The annual St. Mungo Festival always starts with a warm, friendly and fairly informal event in the Mitchell Library to mark the beginning of the official civic celebrations when the copy of the 12th century manuscript, the “Vita Kentigerni” (Life of St. Kentigern) is displayed and the opportunity is taken to remind people of the beginnings of the city of Glasgow.
The service (which is jointly organised by the Mitchell and Glasgow Churches Together) began with a taste of mediaeval Glasgow as Dr. Noel Donnelly played the clarsach and then Archbishop Emeritus Conti and the St. Mungo Singers chanted the beginning of the Latin Vespers for the Feast of St. Mungo which would have been familiar to the citizens of Glasgow in those days.
Mrs Cathy McMaster, former Baillie of the City Council and a prime mover in promoting the Festival, then invited everyone present to spend the next half hour connecting to 12th Century Glasgow when Bishop Jocelyn had the inspiration to commission the Vita Kentigerni as part of his project to establish Glasgow economically.

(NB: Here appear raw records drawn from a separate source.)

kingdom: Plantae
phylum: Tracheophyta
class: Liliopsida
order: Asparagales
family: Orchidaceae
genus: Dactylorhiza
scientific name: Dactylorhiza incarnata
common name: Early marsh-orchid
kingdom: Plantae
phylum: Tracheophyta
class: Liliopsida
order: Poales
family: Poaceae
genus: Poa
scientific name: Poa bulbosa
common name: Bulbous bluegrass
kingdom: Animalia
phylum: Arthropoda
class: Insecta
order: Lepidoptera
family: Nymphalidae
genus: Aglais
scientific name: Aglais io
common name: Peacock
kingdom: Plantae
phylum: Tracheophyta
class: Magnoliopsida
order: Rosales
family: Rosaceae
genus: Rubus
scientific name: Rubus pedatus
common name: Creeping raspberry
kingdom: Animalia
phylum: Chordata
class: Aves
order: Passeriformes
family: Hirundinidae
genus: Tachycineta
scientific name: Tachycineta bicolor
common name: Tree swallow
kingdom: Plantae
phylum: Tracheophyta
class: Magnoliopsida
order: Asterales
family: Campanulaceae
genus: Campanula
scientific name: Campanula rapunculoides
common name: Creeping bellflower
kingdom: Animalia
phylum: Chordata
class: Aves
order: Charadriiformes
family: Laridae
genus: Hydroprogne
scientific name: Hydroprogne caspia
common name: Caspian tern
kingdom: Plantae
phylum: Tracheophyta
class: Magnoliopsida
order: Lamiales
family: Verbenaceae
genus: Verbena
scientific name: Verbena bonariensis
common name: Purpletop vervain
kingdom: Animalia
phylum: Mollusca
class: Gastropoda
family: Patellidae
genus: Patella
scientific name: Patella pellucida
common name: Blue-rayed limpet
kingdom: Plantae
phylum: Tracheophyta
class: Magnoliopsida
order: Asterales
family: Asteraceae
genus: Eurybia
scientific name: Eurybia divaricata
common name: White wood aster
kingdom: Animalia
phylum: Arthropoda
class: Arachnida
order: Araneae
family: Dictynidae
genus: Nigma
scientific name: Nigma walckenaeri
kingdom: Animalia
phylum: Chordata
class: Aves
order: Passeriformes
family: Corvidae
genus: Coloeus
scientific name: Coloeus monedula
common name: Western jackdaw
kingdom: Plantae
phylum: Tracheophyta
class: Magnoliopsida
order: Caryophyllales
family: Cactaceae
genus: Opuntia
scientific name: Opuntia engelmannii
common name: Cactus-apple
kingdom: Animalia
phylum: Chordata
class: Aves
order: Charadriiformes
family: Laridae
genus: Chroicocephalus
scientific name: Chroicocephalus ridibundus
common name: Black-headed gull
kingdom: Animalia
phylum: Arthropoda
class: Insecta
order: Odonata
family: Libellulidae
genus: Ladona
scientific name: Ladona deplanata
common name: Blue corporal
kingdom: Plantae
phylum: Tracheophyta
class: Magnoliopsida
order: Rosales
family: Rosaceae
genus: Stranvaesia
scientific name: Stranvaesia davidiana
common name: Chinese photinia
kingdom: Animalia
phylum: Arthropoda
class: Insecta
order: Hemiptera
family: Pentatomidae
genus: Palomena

The Life of Mungo – Mungo being the affectionate name for Kentigern – was written in flowery and artistic language to highlight the holiness of the saint who had founded Glasgow and dedicated it to the service of God. In that way it would raise the profile of the city and attract pilgrims and trade to it. So in a way, when we celebrate the birthday of St. Mungo, we also celebrate the birthday of Glasgow, the city he founded.
Children from the Children’s Singing Studio at the Glasgow Russian Orthodox School, under their director Svetlana Zverevska, opened the next part of the service with a Russian chant in honour of St. Kentigern, followed by a 17th century setting of the Our Father, and finishing with a lively carol which reminded us that the Russian Orthodox Christmas had been celebrated only three days previously.
The centrepiece of the celebration was a reading from the Vita Kentigerni in English by Dr. Laurence Whitley, minister of Glasgow Cathedral, and in the original Latin by Archbishop Conti. This was introduced by Dr. Irene O’Brien, Glasgow City Archivist.
The episode this year was the well-known one of the Queen’s ring which was recovered from the mouth of a salmon taken from the River Clyde. As Archbishop Conti explained, however legendary this story, it has found its way into the coats of arms of both the city and the Archdiocese, maintaining the link with the city’s history.
The short service ended with the singing of the Glasgow anthem “Let Glasgow Flourish” and some traditional hospitality for those taking part.